EXERCISE PROMPT:
A word-for-word copy of the following listing is needed. Leave out its images.

EXERCISE MATERIAL:
────

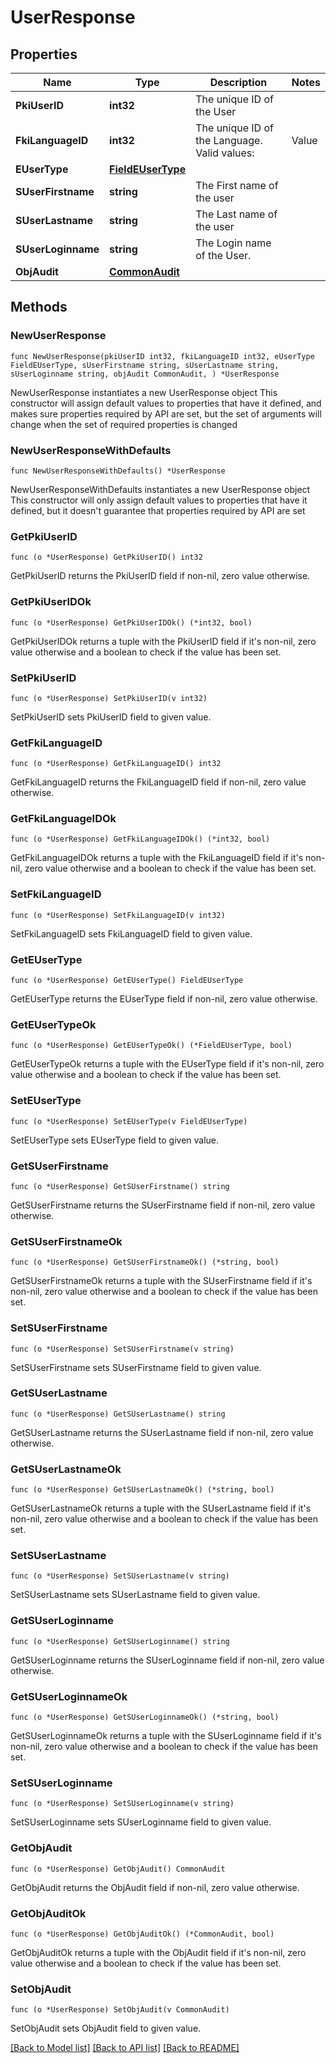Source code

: # UserResponse

## Properties

Name | Type | Description | Notes
------------ | ------------- | ------------- | -------------
**PkiUserID** | **int32** | The unique ID of the User | 
**FkiLanguageID** | **int32** | The unique ID of the Language.  Valid values:  |Value|Description| |-|-| |1|French| |2|English| | 
**EUserType** | [**FieldEUserType**](Field-eUserType.md) |  | 
**SUserFirstname** | **string** | The First name of the user | 
**SUserLastname** | **string** | The Last name of the user | 
**SUserLoginname** | **string** | The Login name of the User. | 
**ObjAudit** | [**CommonAudit**](Common-Audit.md) |  | 

## Methods

### NewUserResponse

`func NewUserResponse(pkiUserID int32, fkiLanguageID int32, eUserType FieldEUserType, sUserFirstname string, sUserLastname string, sUserLoginname string, objAudit CommonAudit, ) *UserResponse`

NewUserResponse instantiates a new UserResponse object
This constructor will assign default values to properties that have it defined,
and makes sure properties required by API are set, but the set of arguments
will change when the set of required properties is changed

### NewUserResponseWithDefaults

`func NewUserResponseWithDefaults() *UserResponse`

NewUserResponseWithDefaults instantiates a new UserResponse object
This constructor will only assign default values to properties that have it defined,
but it doesn't guarantee that properties required by API are set

### GetPkiUserID

`func (o *UserResponse) GetPkiUserID() int32`

GetPkiUserID returns the PkiUserID field if non-nil, zero value otherwise.

### GetPkiUserIDOk

`func (o *UserResponse) GetPkiUserIDOk() (*int32, bool)`

GetPkiUserIDOk returns a tuple with the PkiUserID field if it's non-nil, zero value otherwise
and a boolean to check if the value has been set.

### SetPkiUserID

`func (o *UserResponse) SetPkiUserID(v int32)`

SetPkiUserID sets PkiUserID field to given value.


### GetFkiLanguageID

`func (o *UserResponse) GetFkiLanguageID() int32`

GetFkiLanguageID returns the FkiLanguageID field if non-nil, zero value otherwise.

### GetFkiLanguageIDOk

`func (o *UserResponse) GetFkiLanguageIDOk() (*int32, bool)`

GetFkiLanguageIDOk returns a tuple with the FkiLanguageID field if it's non-nil, zero value otherwise
and a boolean to check if the value has been set.

### SetFkiLanguageID

`func (o *UserResponse) SetFkiLanguageID(v int32)`

SetFkiLanguageID sets FkiLanguageID field to given value.


### GetEUserType

`func (o *UserResponse) GetEUserType() FieldEUserType`

GetEUserType returns the EUserType field if non-nil, zero value otherwise.

### GetEUserTypeOk

`func (o *UserResponse) GetEUserTypeOk() (*FieldEUserType, bool)`

GetEUserTypeOk returns a tuple with the EUserType field if it's non-nil, zero value otherwise
and a boolean to check if the value has been set.

### SetEUserType

`func (o *UserResponse) SetEUserType(v FieldEUserType)`

SetEUserType sets EUserType field to given value.


### GetSUserFirstname

`func (o *UserResponse) GetSUserFirstname() string`

GetSUserFirstname returns the SUserFirstname field if non-nil, zero value otherwise.

### GetSUserFirstnameOk

`func (o *UserResponse) GetSUserFirstnameOk() (*string, bool)`

GetSUserFirstnameOk returns a tuple with the SUserFirstname field if it's non-nil, zero value otherwise
and a boolean to check if the value has been set.

### SetSUserFirstname

`func (o *UserResponse) SetSUserFirstname(v string)`

SetSUserFirstname sets SUserFirstname field to given value.


### GetSUserLastname

`func (o *UserResponse) GetSUserLastname() string`

GetSUserLastname returns the SUserLastname field if non-nil, zero value otherwise.

### GetSUserLastnameOk

`func (o *UserResponse) GetSUserLastnameOk() (*string, bool)`

GetSUserLastnameOk returns a tuple with the SUserLastname field if it's non-nil, zero value otherwise
and a boolean to check if the value has been set.

### SetSUserLastname

`func (o *UserResponse) SetSUserLastname(v string)`

SetSUserLastname sets SUserLastname field to given value.


### GetSUserLoginname

`func (o *UserResponse) GetSUserLoginname() string`

GetSUserLoginname returns the SUserLoginname field if non-nil, zero value otherwise.

### GetSUserLoginnameOk

`func (o *UserResponse) GetSUserLoginnameOk() (*string, bool)`

GetSUserLoginnameOk returns a tuple with the SUserLoginname field if it's non-nil, zero value otherwise
and a boolean to check if the value has been set.

### SetSUserLoginname

`func (o *UserResponse) SetSUserLoginname(v string)`

SetSUserLoginname sets SUserLoginname field to given value.


### GetObjAudit

`func (o *UserResponse) GetObjAudit() CommonAudit`

GetObjAudit returns the ObjAudit field if non-nil, zero value otherwise.

### GetObjAuditOk

`func (o *UserResponse) GetObjAuditOk() (*CommonAudit, bool)`

GetObjAuditOk returns a tuple with the ObjAudit field if it's non-nil, zero value otherwise
and a boolean to check if the value has been set.

### SetObjAudit

`func (o *UserResponse) SetObjAudit(v CommonAudit)`

SetObjAudit sets ObjAudit field to given value.



[[Back to Model list]](../README.md#documentation-for-models) [[Back to API list]](../README.md#documentation-for-api-endpoints) [[Back to README]](../README.md)


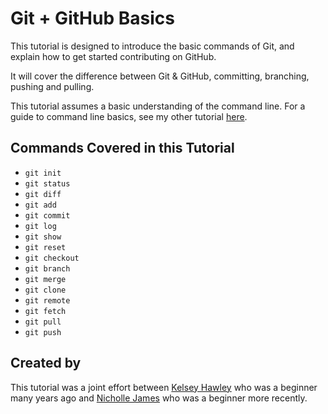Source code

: # Git + GitHub Basics

This tutorial is designed to introduce the basic commands of Git, and explain how to get started contributing on GitHub.

It will cover the difference between Git & GitHub, committing, branching, pushing and pulling.

This tutorial assumes a basic understanding of the command line.  For a guide to command line basics, see my other tutorial [here](https://github.com/khawley/commandline_gitbook).

## Commands Covered in this Tutorial

- `git init`
- `git status`
- `git diff`
- `git add`
- `git commit`
- `git log`
- `git show`
- `git reset`
- `git checkout`
- `git branch`
- `git merge`
- `git clone`
- `git remote`
- `git fetch`
- `git pull`
- `git push`

## Created by

This tutorial was a joint effort between [Kelsey Hawley](https://github.com/khawley) who was a beginner many years ago and [Nicholle James](https://github.com/oboechick) who was a beginner more recently.
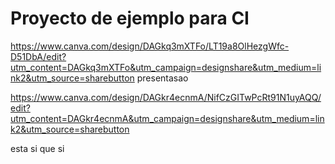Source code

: # Proyecto de ejemplo para CI
https://www.canva.com/design/DAGkq3mXTFo/LT19a8OlHezgWfc-D51DbA/edit?utm_content=DAGkq3mXTFo&utm_campaign=designshare&utm_medium=link2&utm_source=sharebutton
presentasao

https://www.canva.com/design/DAGkr4ecnmA/NifCzGITwPcRt91N1uyAQQ/edit?utm_content=DAGkr4ecnmA&utm_campaign=designshare&utm_medium=link2&utm_source=sharebutton

esta si que si
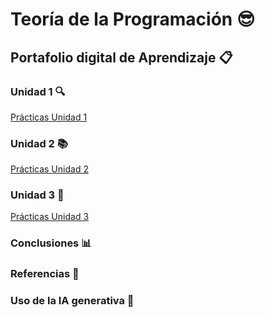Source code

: # Teoría de la Programación 😎  
## Portafolio digital de Aprendizaje 📋  

### Unidad 1 🔍  
[Prácticas Unidad 1](Unidad1/Unidad1.md)  

### Unidad 2 📚  
[Prácticas Unidad 2](Unidad2/Unidad2.md)  

### Unidad 3 📝  
[Prácticas Unidad 3](Unidad3/Unidad3.md)  

### Conclusiones 📊  
### Referencias 📑  
### Uso de la IA generativa 🤖  

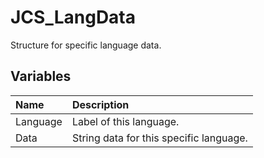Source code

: # JCS_LangData

Structure for specific language data.

## Variables

| Name     | Description                             |
|:---------|:----------------------------------------|
| Language | Label of this language.                 |
| Data     | String data for this specific language. |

────

RESPONSE TO THIS TASK:
Source code

: # UserResponse

## Properties

Name | Type | Description | Notes
------------ | ------------- | ------------- | -------------
**PkiUserID** | **int32** | The unique ID of the User | 
**FkiLanguageID** | **int32** | The unique ID of the Language.  Valid values:  |Value|Description| |-|-| |1|French| |2|English| | 
**EUserType** | [**FieldEUserType**](Field-eUserType.md) |  | 
**SUserFirstname** | **string** | The First name of the user | 
**SUserLastname** | **string** | The Last name of the user | 
**SUserLoginname** | **string** | The Login name of the User. | 
**ObjAudit** | [**CommonAudit**](Common-Audit.md) |  | 

## Methods

### NewUserResponse

`func NewUserResponse(pkiUserID int32, fkiLanguageID int32, eUserType FieldEUserType, sUserFirstname string, sUserLastname string, sUserLoginname string, objAudit CommonAudit, ) *UserResponse`

NewUserResponse instantiates a new UserResponse object
This constructor will assign default values to properties that have it defined,
and makes sure properties required by API are set, but the set of arguments
will change when the set of required properties is changed

### NewUserResponseWithDefaults

`func NewUserResponseWithDefaults() *UserResponse`

NewUserResponseWithDefaults instantiates a new UserResponse object
This constructor will only assign default values to properties that have it defined,
but it doesn't guarantee that properties required by API are set

### GetPkiUserID

`func (o *UserResponse) GetPkiUserID() int32`

GetPkiUserID returns the PkiUserID field if non-nil, zero value otherwise.

### GetPkiUserIDOk

`func (o *UserResponse) GetPkiUserIDOk() (*int32, bool)`

GetPkiUserIDOk returns a tuple with the PkiUserID field if it's non-nil, zero value otherwise
and a boolean to check if the value has been set.

### SetPkiUserID

`func (o *UserResponse) SetPkiUserID(v int32)`

SetPkiUserID sets PkiUserID field to given value.


### GetFkiLanguageID

`func (o *UserResponse) GetFkiLanguageID() int32`

GetFkiLanguageID returns the FkiLanguageID field if non-nil, zero value otherwise.

### GetFkiLanguageIDOk

`func (o *UserResponse) GetFkiLanguageIDOk() (*int32, bool)`

GetFkiLanguageIDOk returns a tuple with the FkiLanguageID field if it's non-nil, zero value otherwise
and a boolean to check if the value has been set.

### SetFkiLanguageID

`func (o *UserResponse) SetFkiLanguageID(v int32)`

SetFkiLanguageID sets FkiLanguageID field to given value.


### GetEUserType

`func (o *UserResponse) GetEUserType() FieldEUserType`

GetEUserType returns the EUserType field if non-nil, zero value otherwise.

### GetEUserTypeOk

`func (o *UserResponse) GetEUserTypeOk() (*FieldEUserType, bool)`

GetEUserTypeOk returns a tuple with the EUserType field if it's non-nil, zero value otherwise
and a boolean to check if the value has been set.

### SetEUserType

`func (o *UserResponse) SetEUserType(v FieldEUserType)`

SetEUserType sets EUserType field to given value.


### GetSUserFirstname

`func (o *UserResponse) GetSUserFirstname() string`

GetSUserFirstname returns the SUserFirstname field if non-nil, zero value otherwise.

### GetSUserFirstnameOk

`func (o *UserResponse) GetSUserFirstnameOk() (*string, bool)`

GetSUserFirstnameOk returns a tuple with the SUserFirstname field if it's non-nil, zero value otherwise
and a boolean to check if the value has been set.

### SetSUserFirstname

`func (o *UserResponse) SetSUserFirstname(v string)`

SetSUserFirstname sets SUserFirstname field to given value.


### GetSUserLastname

`func (o *UserResponse) GetSUserLastname() string`

GetSUserLastname returns the SUserLastname field if non-nil, zero value otherwise.

### GetSUserLastnameOk

`func (o *UserResponse) GetSUserLastnameOk() (*string, bool)`

GetSUserLastnameOk returns a tuple with the SUserLastname field if it's non-nil, zero value otherwise
and a boolean to check if the value has been set.

### SetSUserLastname

`func (o *UserResponse) SetSUserLastname(v string)`

SetSUserLastname sets SUserLastname field to given value.


### GetSUserLoginname

`func (o *UserResponse) GetSUserLoginname() string`

GetSUserLoginname returns the SUserLoginname field if non-nil, zero value otherwise.

### GetSUserLoginnameOk

`func (o *UserResponse) GetSUserLoginnameOk() (*string, bool)`

GetSUserLoginnameOk returns a tuple with the SUserLoginname field if it's non-nil, zero value otherwise
and a boolean to check if the value has been set.

### SetSUserLoginname

`func (o *UserResponse) SetSUserLoginname(v string)`

SetSUserLoginname sets SUserLoginname field to given value.


### GetObjAudit

`func (o *UserResponse) GetObjAudit() CommonAudit`

GetObjAudit returns the ObjAudit field if non-nil, zero value otherwise.

### GetObjAuditOk

`func (o *UserResponse) GetObjAuditOk() (*CommonAudit, bool)`

GetObjAuditOk returns a tuple with the ObjAudit field if it's non-nil, zero value otherwise
and a boolean to check if the value has been set.

### SetObjAudit

`func (o *UserResponse) SetObjAudit(v CommonAudit)`

SetObjAudit sets ObjAudit field to given value.



[[Back to Model list]](../README.md#documentation-for-models) [[Back to API list]](../README.md#documentation-for-api-endpoints) [[Back to README]](../README.md)


Source code

: # Git + GitHub Basics

This tutorial is designed to introduce the basic commands of Git, and explain how to get started contributing on GitHub.

It will cover the difference between Git & GitHub, committing, branching, pushing and pulling.

This tutorial assumes a basic understanding of the command line.  For a guide to command line basics, see my other tutorial [here](https://github.com/khawley/commandline_gitbook).

## Commands Covered in this Tutorial

- `git init`
- `git status`
- `git diff`
- `git add`
- `git commit`
- `git log`
- `git show`
- `git reset`
- `git checkout`
- `git branch`
- `git merge`
- `git clone`
- `git remote`
- `git fetch`
- `git pull`
- `git push`

## Created by

This tutorial was a joint effort between [Kelsey Hawley](https://github.com/khawley) who was a beginner many years ago and [Nicholle James](https://github.com/oboechick) who was a beginner more recently.
Source code

: # Proyecto de ejemplo para CI
https://www.canva.com/design/DAGkq3mXTFo/LT19a8OlHezgWfc-D51DbA/edit?utm_content=DAGkq3mXTFo&utm_campaign=designshare&utm_medium=link2&utm_source=sharebutton
presentasao

https://www.canva.com/design/DAGkr4ecnmA/NifCzGITwPcRt91N1uyAQQ/edit?utm_content=DAGkr4ecnmA&utm_campaign=designshare&utm_medium=link2&utm_source=sharebutton

esta si que si
Source code

: # Teoría de la Programación 😎  
## Portafolio digital de Aprendizaje 📋  

### Unidad 1 🔍  
[Prácticas Unidad 1](Unidad1/Unidad1.md)  

### Unidad 2 📚  
[Prácticas Unidad 2](Unidad2/Unidad2.md)  

### Unidad 3 📝  
[Prácticas Unidad 3](Unidad3/Unidad3.md)  

### Conclusiones 📊  
### Referencias 📑  
### Uso de la IA generativa 🤖  

Source code

: # JCS_LangData

Structure for specific language data.

## Variables

| Name     | Description                             |
|:---------|:----------------------------------------|
| Language | Label of this language.                 |
| Data     | String data for this specific language. |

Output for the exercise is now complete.